_Extract provided:_
————————

[Rd] Incorrect behavior for ordering timepoints in "reshape" (PR#7669)

Peter Dalgaard p.dalgaard at biostat.ku.dk
Tue Feb 8 00:38:28 CET 2005


davclark at nyu.edu writes:

> Full_Name: Dav Clark
> Version: 2.0.1
> OS: OS X 10.3
> Submission from: (NULL) (128.122.87.35)
> 
> 
> When the timepoints that reshape uses (in direction="long") are negative or
> fractional, the time label is assigned incorrectly.  It is easier to give an
> example than to describe the problem abstractly:
> 
> Assume you have a data.frame header with values related to peri-stimulus time
> like this:
> 
> "HRF -5" "HRF -2.5" "HRF 0" "HRF 2.5" ... "HRF 10"
> 
> And you give reshape a split argument of a space " ".
> 
> Then the labels will be assigned strangely, based on alphabetical ordering.  So
> the above list order maps to:
> 
> -2.5, -5, 0, 10, ... 2.5
> 
> Items under the "HRF -5" column in wide format recieve a -2.5 label, items under
> "HRF 2.5" receive a label of 10, and so on.

————————

_Extracted entries:_
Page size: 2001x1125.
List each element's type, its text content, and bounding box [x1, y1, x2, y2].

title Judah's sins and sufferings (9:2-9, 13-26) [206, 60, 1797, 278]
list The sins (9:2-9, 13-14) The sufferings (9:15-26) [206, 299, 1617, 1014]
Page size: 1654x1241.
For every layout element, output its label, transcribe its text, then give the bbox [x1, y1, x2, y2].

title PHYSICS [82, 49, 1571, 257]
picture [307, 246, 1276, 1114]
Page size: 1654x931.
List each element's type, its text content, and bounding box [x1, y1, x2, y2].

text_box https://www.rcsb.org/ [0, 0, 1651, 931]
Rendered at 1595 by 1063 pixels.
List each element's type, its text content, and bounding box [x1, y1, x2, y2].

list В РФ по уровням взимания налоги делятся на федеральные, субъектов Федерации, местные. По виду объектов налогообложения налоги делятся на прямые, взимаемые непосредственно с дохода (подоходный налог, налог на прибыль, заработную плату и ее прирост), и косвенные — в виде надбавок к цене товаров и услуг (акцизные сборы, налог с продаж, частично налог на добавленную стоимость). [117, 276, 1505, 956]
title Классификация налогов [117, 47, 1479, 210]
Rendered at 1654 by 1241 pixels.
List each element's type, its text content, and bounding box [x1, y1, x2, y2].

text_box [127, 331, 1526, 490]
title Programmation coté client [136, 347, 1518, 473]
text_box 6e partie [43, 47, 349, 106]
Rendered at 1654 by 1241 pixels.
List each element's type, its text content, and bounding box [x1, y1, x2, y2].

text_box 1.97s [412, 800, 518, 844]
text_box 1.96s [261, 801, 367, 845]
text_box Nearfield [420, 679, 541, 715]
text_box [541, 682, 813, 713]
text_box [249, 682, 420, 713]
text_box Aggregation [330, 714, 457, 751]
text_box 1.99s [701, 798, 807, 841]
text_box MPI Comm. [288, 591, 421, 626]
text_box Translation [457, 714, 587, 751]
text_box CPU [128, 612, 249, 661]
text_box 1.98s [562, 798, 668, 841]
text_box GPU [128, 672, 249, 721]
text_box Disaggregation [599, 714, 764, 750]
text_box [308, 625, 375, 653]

————————

_What this task involves:_ Pick up the R-devel bug report thread on reshape time ordering after its last line and keep it going. The entries have nothing to do with what you are asked to do.

_Answer to this problem:_
> 
> Somewhere, the time labels are being used before conversion to numbers.  But,
> reshape returns an error if it is not possible to convert the timepoints to
> numeric!  So obviously, more functionality could be provided, or at least the
> documentation should reflect the current shortfall.
> 
> For completeness, here is a minimal example demonstrating the bug:
> 
> df <- data.frame(id="S1", V1="from -2", V2="from -1")
> names(df)[2:3] <- c("vals.-2", "vals.-1")
> df
> reshape(df, direction="long", varying=2:3)

Hmm, this looks messed up even without the negatives. The guess()
function inside reshape always sorts before converting to numeric, so
you get the 1 10 11 2 3 4 5 6 7 8 9 effect, but what is worse: the
sorting decouples the values from the variable names, as demonstrated
by modifying your example slightly

> reshape(df, direction="long", varying=3:2)
      id time    vals
S1.-1 S1   -1 from -1
S1.-2 S1   -2 from -2

I'm not at all sure I understand what was supposed to happen here,
perhaps the sort in

    varying <- unique(nn[, 1])
    times <- sort(unique(nn[, 2]))

is a thinko? Over to Thomas, I think.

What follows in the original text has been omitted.